Node structure declarations
Claims you can falsify.
Before an agent quotes a stay, it wants to know what kind of commercial thing it is talking to. Is this a marketplace? Does anyone take a commission? Is there a gatekeeper in the traversal?
VRP answers with falsifiable structure declarations:
a small set of binary claims a node publishes about itself in
/.well-known/vacation-rental.json, where every claim
carries its own verification procedure. For
verifiable-class claims those are steps any agent, or any human
with a browser, can run against the node itself — no third party,
no issuer, no registry. If the procedure fails, the claim is
false. That is the whole trust model. Claims a node can only
vouch for itself are marked attested and are never
dressed up as verified.
Two classes, never conflated
Every declaration carries exactly one class, and the spec forbids presenting one as the other:
verifiable — anyone can execute the procedure against the live node. Trust comes from execution, not from the document.
attested — the node's own signed word (for example guarantees enforced by its internal CI). Honest, but not independently executable — and a verifier must never present it as verified.
A third class, reputational (reviews and other
third-party signals), is reserved by name and out of scope — so that
reputation can never be laundered into either of the other classes.

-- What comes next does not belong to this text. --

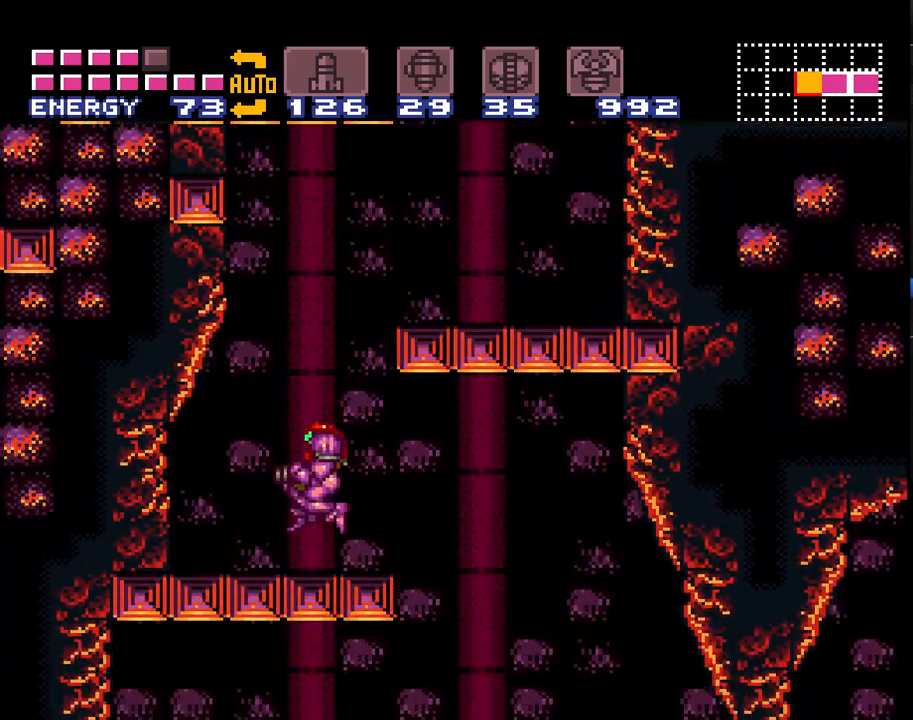
{"buttons": ["A", "B", "L1", "DPAD_RIGHT"], "events": [[83, "DPAD_LEFT", "up"], [167, "B", "down"], [167, "DPAD_RIGHT", "down"], [483, "L1", "down"]]}
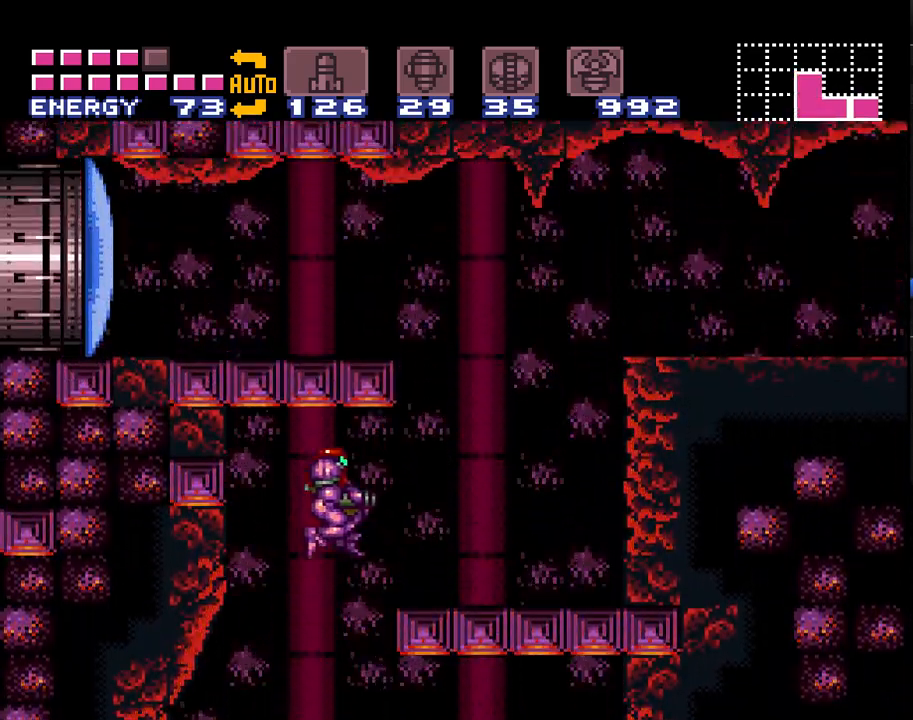
{"buttons": ["A", "DPAD_RIGHT"], "events": [[50, "B", "up"], [200, "L1", "up"]]}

The registered declarations
| Declaration | Class | What it claims — and how to falsify it |
|---|---|---|
is_marketplace: false |
verifiable | One host-owned origin selling its own inventory. Falsify: follow booking and checkout — if any step redirects off the canonical domain to a third party, the claim is false. |
commission_pct: 0 |
verifiable |
Nobody sits between the guest's payment and the host. Falsify:
in the signed offer, agent_total must equal the
amount charged, and the pay-to destination is bound to the
host's account inside the signed payload.
|
source_of_truth: true |
verifiable |
This domain is the authority for its own offers. Falsify:
resolve did:web on the domain, fetch the live
JWKS, validate the offer signature against those keys — any
failure falsifies the claim.
|
gatekeeper: "none" |
verifiable | No external authority anywhere in the loop. Falsify: run the full traversal — discover, verify keys, fetch the signed offer, reach checkout. If any step demands a registry, membership, or API key, the claim is false. |
price_integrity: "single_total" |
verifiable | The signed total is the checkout total. Falsify: compare the offer's total with the amount at checkout — any added fee in between falsifies the claim. |
surface_consistency: "contract-tested" |
attested | Agent-facing surfaces render attested claims only, never free text — enforced by the node's CI contract tests. Host-attested: the guarantee lives inside the node, so it is presented as the node's word, never as a verified fact. |
Absent means unknown: a node declares only what it stands behind, and a verifier never infers a missing declaration as true or false.
Read the spec
The normative text — field definitions, the three-class taxonomy, verification-procedure requirements, and the naming discipline for extension keys — lives in structure-declarations-v0.1.md. The field itself is part of the Well-Known URI document. In v0.1 the procedures are prose — human-auditable by design; machine-executable descriptors are a planned later revision.
No central issuer, no certification program, no scoring of nodes. Verifiers choose their own trust policy — this page only tells you what a claim means and how to prove it wrong.